**抜き出した文章**.
★ ★ ★ ★ ★

秘密情報提供側からみる契約書のチェックポイント

秘密情報を提供する側からすると、

自社が提供した秘密情報が、

外部に漏れたりしては

大きな損失を被る

というリスクがあります。

 

 

そこで、

こちらの立場では、

① 相手方に対して、秘密情報をきちんと守るための義務を課しているか

② 相手方の情報管理の体制に問題はないか

といった観点から、

契約書をチェックする

ことになります。

 

 

そして、

まず、

契約上保護の対象となる

「秘密情報」は何なのかを

明確にする必要があります。

 

 

実務上は、

本契約において、秘密情報とは、本事業遂行の目的で、書面、電子メール、口頭、電子記憶媒体その他形態を問わず、相手方(開示者)より提供又は開示された技術上及び営業上の情報のうち、開示の際に秘密である旨明示されたものをいう

といったような

定め方をします。

 

 

その上で、

この秘密情報は、

提供を受けた側が、

事業遂行の目的以外に

使用することを禁止し、

開示者の書面による事前の

同意を得ることなく、

秘密情報を第三者に開示

することも禁止します。

 

 

さらに、

秘密情報の提供を受けた側の、

この秘密情報を利用

できる者の範囲も、

事業を遂行する上で

必要最小限の範囲の

取締役その他の役員及び

従業員に限定したりします。

 

 

そして、

これらの人に対しても、

在任中であると退職後

であるとを問わず、

本契約で定められた

秘密保持義務と同等の

義務を課すことが

重要になります。

 

 

また、

秘密情報の複写や複製も規制し、

やはり開示者の事前の

書面による同意を

要求したりします。

 

 

さらに、

情報提供を受けた側の

秘密情報の管理体制も問題にし、

開示者が秘密情報の管理状況の

報告を求めることが

できるようにしたり、

場合によっては会社に

立ち入り調査を行う権限を

設定したりします。

 

 

要するに、

秘密情報を提供する側からすると、

相手方に対して、

秘密情報を守るために

いかに厳しい義務を

課すことができるか。

 

 

さらに、

相手方の情報管理の体制に

どれだけ開示者が介入する

ことができるような権限を

設定するか、

ということがポイント

ということになってきます。

 

 

 

秘密情報の受け手側からみる契約書のチェックポイント

反対に、

秘密情報の提供を

受ける側からすると、

秘密保持契約上の義務が

あまりに厳しすぎると、

自分たちの事業の

手かせ足かせを

ハメられることになって、

好ましくありません。

★ ★ ★ ★ ★

**課題の内容**.
秘密保持契約のチェックポイントについての文章を、最後の文のすぐあとから書き継いでください。

★ ★ ★ ★ ★

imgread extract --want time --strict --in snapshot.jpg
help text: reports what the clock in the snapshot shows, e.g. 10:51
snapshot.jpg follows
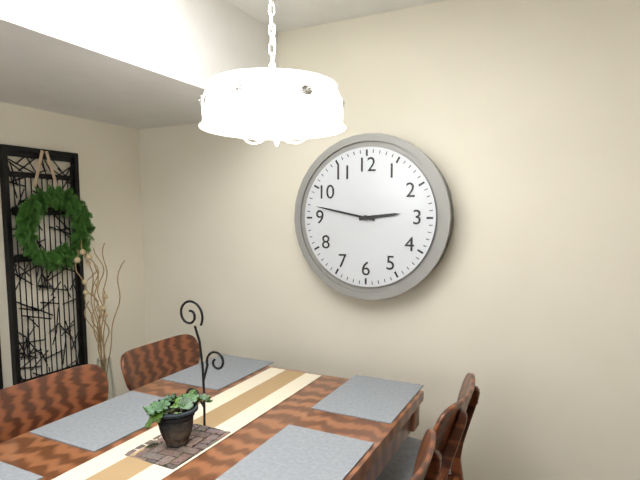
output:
2:47
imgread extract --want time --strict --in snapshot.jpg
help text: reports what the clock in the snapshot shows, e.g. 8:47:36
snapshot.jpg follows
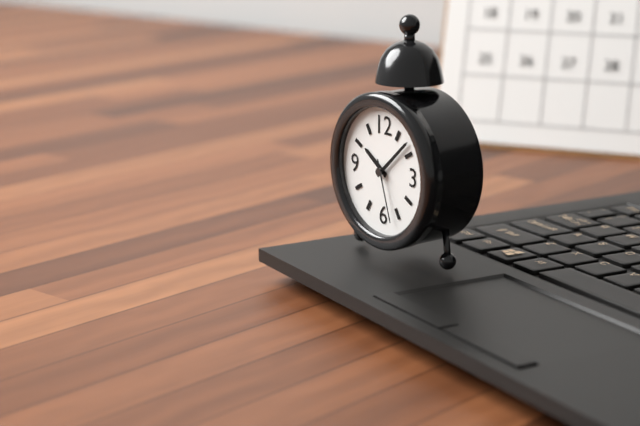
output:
10:08:27
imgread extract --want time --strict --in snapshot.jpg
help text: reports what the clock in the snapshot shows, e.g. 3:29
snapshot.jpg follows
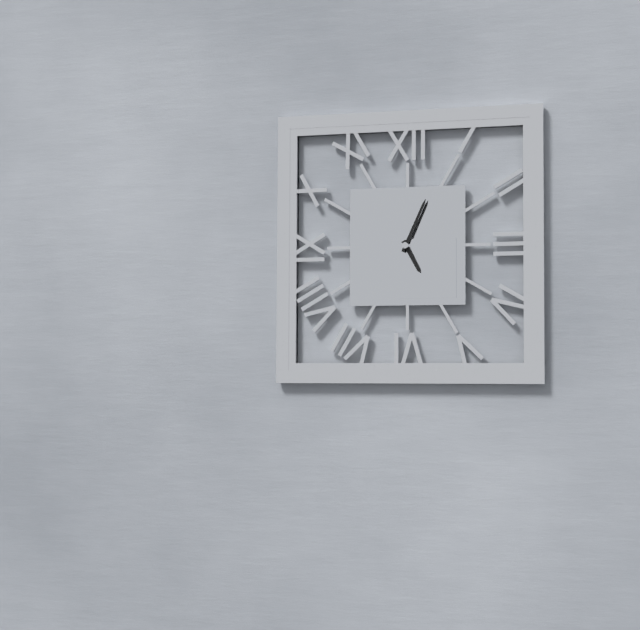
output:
5:04
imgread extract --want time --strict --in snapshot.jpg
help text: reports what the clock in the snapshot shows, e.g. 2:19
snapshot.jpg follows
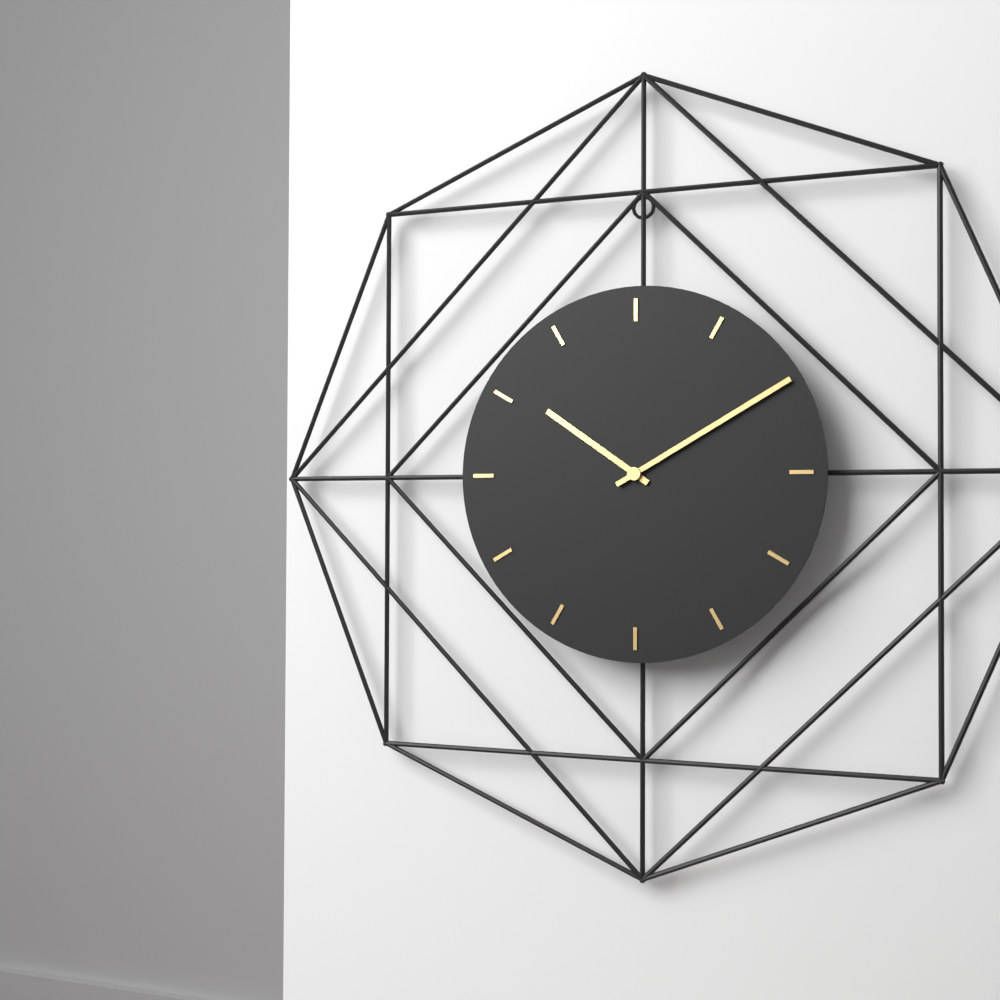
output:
10:10
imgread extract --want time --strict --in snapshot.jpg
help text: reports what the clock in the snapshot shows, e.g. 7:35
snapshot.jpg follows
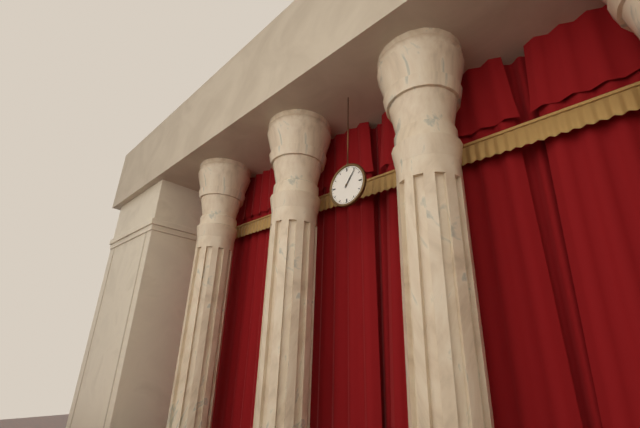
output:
1:06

★ ★ ★ ★ ★

**課題の答え**.
 

 

この場合も、

まず契約の対象とされる

「秘密情報」は何か、

を明確に定めておく

必要があります。

 

 

すなわち、

情報を受ける側からすると、

提供される情報のすべてを

秘密情報の対象とされてしまうと、

自社における管理が

困難な場合も少なくありません。

 

 

そうすると、

秘密保持契約に違反する

ケースが生じやすくなるため、

相手方(開示者)との間で

無用なトラブルが

生じかねません。

 

 

そこで、

情報を受ける側としては、

なるべく秘密情報の対象を限定し、

明確にしておくことが

重要になります。

 

 

さらに、

秘密保持契約の対象から

外すという例外規定も

設けておく必要があります。

 

 

具体的には、

① 相手方から開示を受ける前にすでに公に知られていた情報
② 相手方から開示を受けた時点で、すでに保有していた情報
③ 相手方から開示された後に、自らの落ち度ではなく公となった情報
正当な権限を有する第三者から秘密保持義務を課されることなく適法に取得した情報

などが、

例外にあたります。

 

 

また、

上記の情報提供者の

側からみた場合に、

秘密情報の利用者の範囲を

限定する必要がある

という話がありました。

 

 

これは、

情報提供の受け手にとっても、

誰が秘密情報を利用できる

権限があるかを明確にする

規定であるので、

受け手にとっても必要な規定

ということになります。

 

 

このように、

「秘密保持契約」というものは、

情報を提供する側なのか、

情報の受け手の側なのかで

利害が違ってきます。

 

 

果たして、

自社の立場で「秘密保持契約」が

使いやすい内容に

なっているかどうか、

という観点からの

チェックが欠かせません。

 

 

その場合、

上記でみたそれぞれの立場からの

チェックポイントを参考に

してみてください。

 

 

そして、

どうしてもよくわからない、

という場合は、

専門家である弁護士に、

「秘密保持契約書」の作成や

リーガルチェックを

依頼した方が良い場合も

あると思われます。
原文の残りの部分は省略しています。